Strange behavior for cache manager


#1

Hi,
we are current running nginx version 1.7.6, we use nginx primarily as a
reverse proxy on linux.
we have encountered a strange behavior for nginx cache manager,
everything is fine after restart nginx, the cache manage periodically
spawn
new process to check the meta data and honor the max cache size we are
setting.
but after running for like 6 hours, it stopped honor the max cache size
we
are setting and started to go over it and eventually reach full disk
size.
no matter what we do (reduce the cache size to half of disk, reduce the
active time for the cache) as long as it go over it, it will just keep
growing.
i did some strace to the cache manager, and it just showing some normal
epoll_wait, but nothing will even get unlinked. the process spawn cache
manager perfectly fine.

PS. each time i restart nginx, after cache loader process completed,
strace
to cache manage will show it starts to unlink file, and everything goes
back
to normal. cache manage also starts to control cache and keep total
cache
size under max cache size we set. after certain period of time. it will
fail
again.

What could potentially cause this?

Posted at Nginx Forum:
http://forum.nginx.org/read.php?2,256168,256168#msg-256168


#2

Can confirm this bug, we have same problem. But i dont know yet how to
reproduce it.
Nothing strange in logs. error_log set to notice level

Posted at Nginx Forum:
http://forum.nginx.org/read.php?2,256168,257943#msg-257943


#3

Hello,

On 10 Apr 2015, at 13:36, stanojr removed_email_address@domain.invalid wrote:

Can confirm this bug, we have same problem. But i dont know yet how to
reproduce it.
Nothing strange in logs. error_log set to notice level

Heres a patch providing a workaround for the problem and logging more
information about cache entry lock problems.

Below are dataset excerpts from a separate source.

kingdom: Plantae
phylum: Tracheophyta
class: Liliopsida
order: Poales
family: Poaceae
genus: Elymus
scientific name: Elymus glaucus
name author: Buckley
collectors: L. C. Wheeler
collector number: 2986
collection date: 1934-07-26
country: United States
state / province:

http://mailman.nginx.org/pipermail/nginx-ru/2015-May/055937.html

Note that most probably this problem occurs when one of nginx workers is
killed manually. With the patch applied, nginx cache manager skips
cache
entries which seem to be locked by a killed worker and logs an error.

Wed like to receive more feedback from people experiencing this problem.
For this please apply the patch and post (or just watch) error.log with
the
notice loglevel since nginx start.


Roman A.


#4

I’m interested what linux kernel version and distribution do you use?